Polarization of recoil photon in non-linear Compton process

TL;DR

This paper investigates how the polarization of recoil photons in the non-linear Compton process depends on laser intensity and electron spin, providing insights for future high-intensity laser experiments.

Contribution

It offers a theoretical analysis of recoil photon polarization asymmetry in non-linear Compton scattering across various laser intensities, enhancing understanding of multi-photon QED effects.

Findings

Polarization asymmetry depends on laser intensity and electron spin.

Results applicable to current and future laser experiments.

Provides detailed predictions for photon polarization in non-linear regimes.

Abstract

The polarization of recoil photon ($\gamma'$) in the non-linear Compton process $e + \vec L \to \vec \gamma' +e'$ in the interaction of a relativistic electron with a linearly polarized laser beam ($\vec L$) is studied within the Furry picture in the lowest-order, tree-level S matrix element.

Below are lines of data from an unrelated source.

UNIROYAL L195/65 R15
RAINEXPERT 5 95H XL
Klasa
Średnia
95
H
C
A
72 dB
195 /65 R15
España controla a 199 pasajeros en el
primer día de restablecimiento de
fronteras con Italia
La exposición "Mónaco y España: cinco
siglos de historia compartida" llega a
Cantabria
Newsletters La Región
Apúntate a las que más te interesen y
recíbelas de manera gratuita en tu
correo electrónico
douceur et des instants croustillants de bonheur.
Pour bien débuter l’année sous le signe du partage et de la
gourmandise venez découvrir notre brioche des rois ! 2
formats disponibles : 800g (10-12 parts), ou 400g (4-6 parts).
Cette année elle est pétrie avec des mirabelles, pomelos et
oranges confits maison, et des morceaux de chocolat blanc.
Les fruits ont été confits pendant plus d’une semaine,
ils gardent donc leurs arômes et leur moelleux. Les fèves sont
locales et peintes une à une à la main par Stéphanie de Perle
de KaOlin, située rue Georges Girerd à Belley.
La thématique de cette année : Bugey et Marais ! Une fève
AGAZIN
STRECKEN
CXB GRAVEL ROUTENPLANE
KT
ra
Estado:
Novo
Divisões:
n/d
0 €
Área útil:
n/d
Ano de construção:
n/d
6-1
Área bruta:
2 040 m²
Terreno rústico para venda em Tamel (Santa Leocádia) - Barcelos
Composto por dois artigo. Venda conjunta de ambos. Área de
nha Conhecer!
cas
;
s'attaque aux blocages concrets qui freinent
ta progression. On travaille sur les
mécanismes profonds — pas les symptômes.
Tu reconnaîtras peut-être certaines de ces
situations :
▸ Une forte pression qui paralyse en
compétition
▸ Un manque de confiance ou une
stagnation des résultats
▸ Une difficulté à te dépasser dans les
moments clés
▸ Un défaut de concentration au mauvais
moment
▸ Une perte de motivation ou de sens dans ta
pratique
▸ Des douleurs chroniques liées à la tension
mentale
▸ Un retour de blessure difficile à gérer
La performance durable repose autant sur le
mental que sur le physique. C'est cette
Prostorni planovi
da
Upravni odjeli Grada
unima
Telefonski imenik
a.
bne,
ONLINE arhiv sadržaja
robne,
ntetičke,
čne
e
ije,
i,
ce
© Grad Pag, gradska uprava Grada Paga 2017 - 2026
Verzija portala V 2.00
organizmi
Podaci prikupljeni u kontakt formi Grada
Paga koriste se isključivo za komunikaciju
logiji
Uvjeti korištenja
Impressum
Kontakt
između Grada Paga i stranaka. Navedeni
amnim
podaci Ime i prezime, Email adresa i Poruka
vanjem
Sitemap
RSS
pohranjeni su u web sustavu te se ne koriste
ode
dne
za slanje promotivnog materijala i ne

In particular, we consider the asymmetry of differential cross sections ${\cal A}$ for two independent axes describing the Compton process equal to the intrinsic spin variable ${\xi}^f_3$, that determines the polarization properties of $\gamma'$. The sign and absolute value of the asymmetry determine the direction and degree of $\gamma'$ polarization. We have analyzed the process in a wide range of laser intensity that covers existing and future experiments. Our results provide additional knowledge for studying nonlinear multi-photon effects in quantum electrodynamics and can be used in planning experiments at envisaged laser facilities.